I have to admit that I’ve encountered Jewish denial. Many of us quibble with the horrific and unacceptable civilian death toll in Gaza. Or we’ll deny any Palestinian claim to the West Bank and Gaza. And there’s a kind of denial in how Israeli media broadcast very little of the appalling civilian suffering during the war. The danger with a denial continuum is that it can easily become a slippery slope. You can slide from denying sexual assault, to denying the casualty numbers, to valorizing Hamas, to blaming the whole thing on Israeli helicopters and the Jewish-controlled Western media. Evasion of empathy can put you on a hellish road.
For me, the most nakedly raw human element of this awful war is the reunion scenes, where hostages reunite with their desperate families. Cameras captured these unbearably poignant moments. A lover falls to her knees, prays, then embraces her beloved.

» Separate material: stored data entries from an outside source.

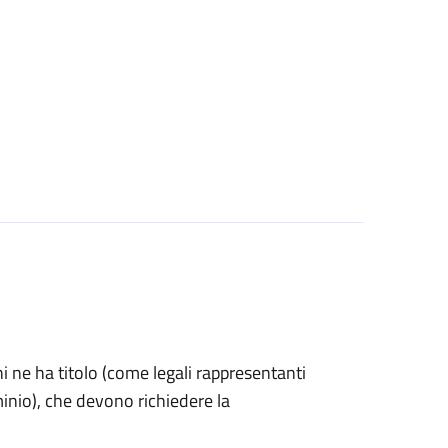
 chi ne ha titolo (come legali rappresentanti
inio), che devono richiedere la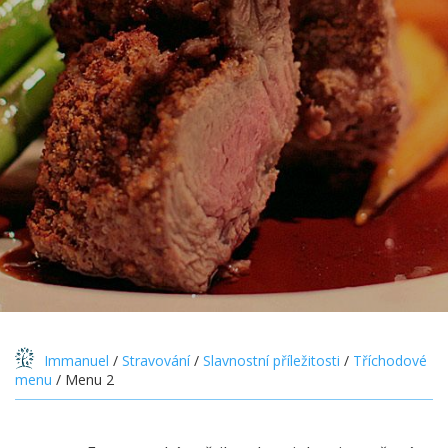
Immanuel
/
Stravování
/
Slavnostní příležitosti
/
Tříchodové
menu
/
Menu 2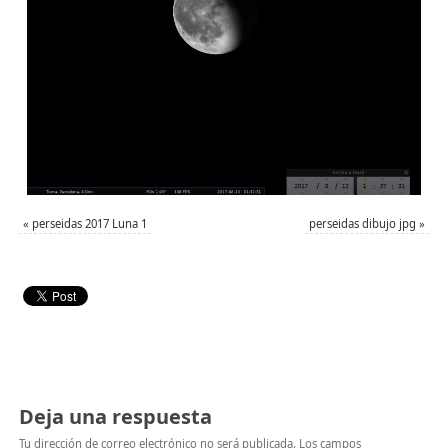
«
perseidas 2017 Luna 1
perseidas dibujo jpg
»
Deja una respuesta
Tu dirección de correo electrónico no será publicada.
Los campos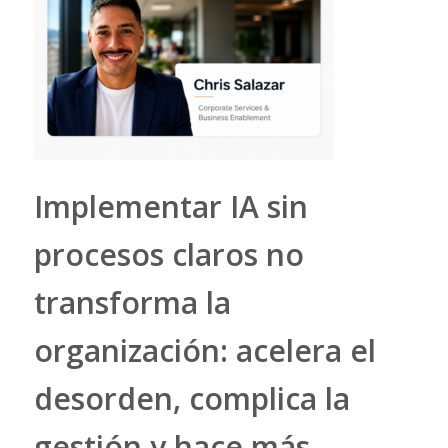
Implementar IA sin
procesos claros no
transforma la
organización: acelera el
desorden, complica la
gestión y hace más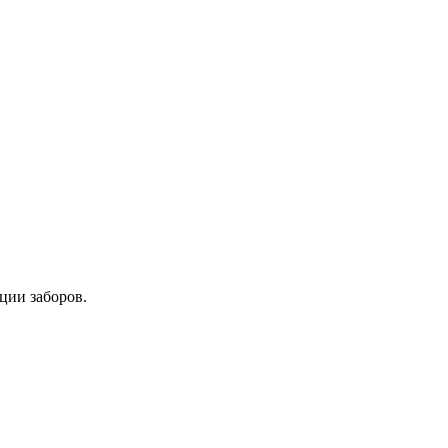
ции заборов.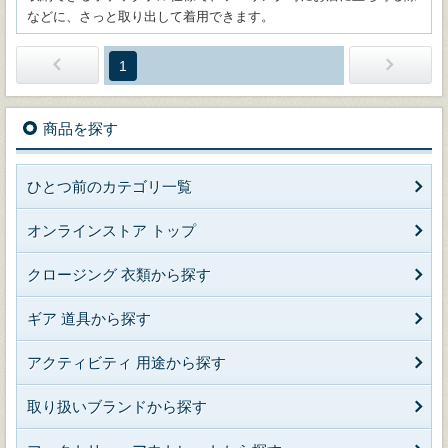
などに、さっと取り出して着用できます。
1
商品を探す
ひとつ前のカテゴリ一覧
オンラインストア トップ
クロージング 衣類から探す
ギア 道具から探す
アクティビティ 用途から探す
取り扱いブランドから探す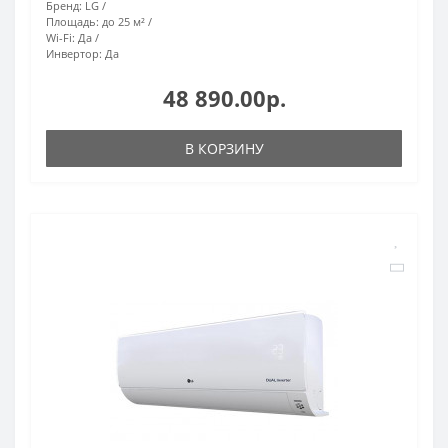
Бренд:
LG
Площадь:
до 25 м²
Wi-Fi:
Да
Инвертор:
Да
48 890.00р.
В КОРЗИНУ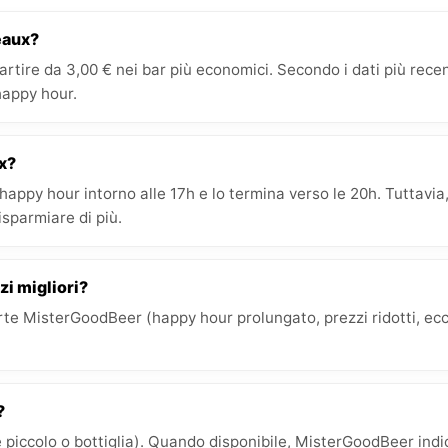
eaux?
artire da 3,00 € nei bar più economici. Secondo i dati più re
 happy hour.
ux?
’happy hour intorno alle 17h e lo termina verso le 20h. Tuttavi
risparmiare di più.
zi migliori?
e MisterGoodBeer (happy hour prolungato, prezzi ridotti, ecc.)
?
 piccolo o bottiglia). Quando disponibile, MisterGoodBeer indica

Sturdy, steadfast, wounded mothers scream out their joy and hug their sons. Fathers cry on the shoulders of their daughters. Children cling to parents as if they’ll never let go again. Whenever a wave of hostages was released, I stared at my TV and computer screen for hours, trying unsuccessfully to control my weeping while I witnessed a profound miracle of creation. What is more elementally human than the mad, primal love between a parent and child or husband and wife? During the last, final wave, I suddenly realized I was missing half the story. While on one network Israeli hostages fell into the arms of their families, on another network Palestinian prisoners were reunited with their families. Mothers screamed for their children, children ran to their parents, and fathers wept. The messy, joyful human mix played itself out only a few miles from where Israeli mothers hugged their sons. I’m not, of course, equating terrorists and hostages; that’s not the point of this reflection. But if I don’t see the sacred humanity in a mother-child reunion on the other side, I’ve fallen into a dehumanizing denial trap, a trap that lies in wait for us all.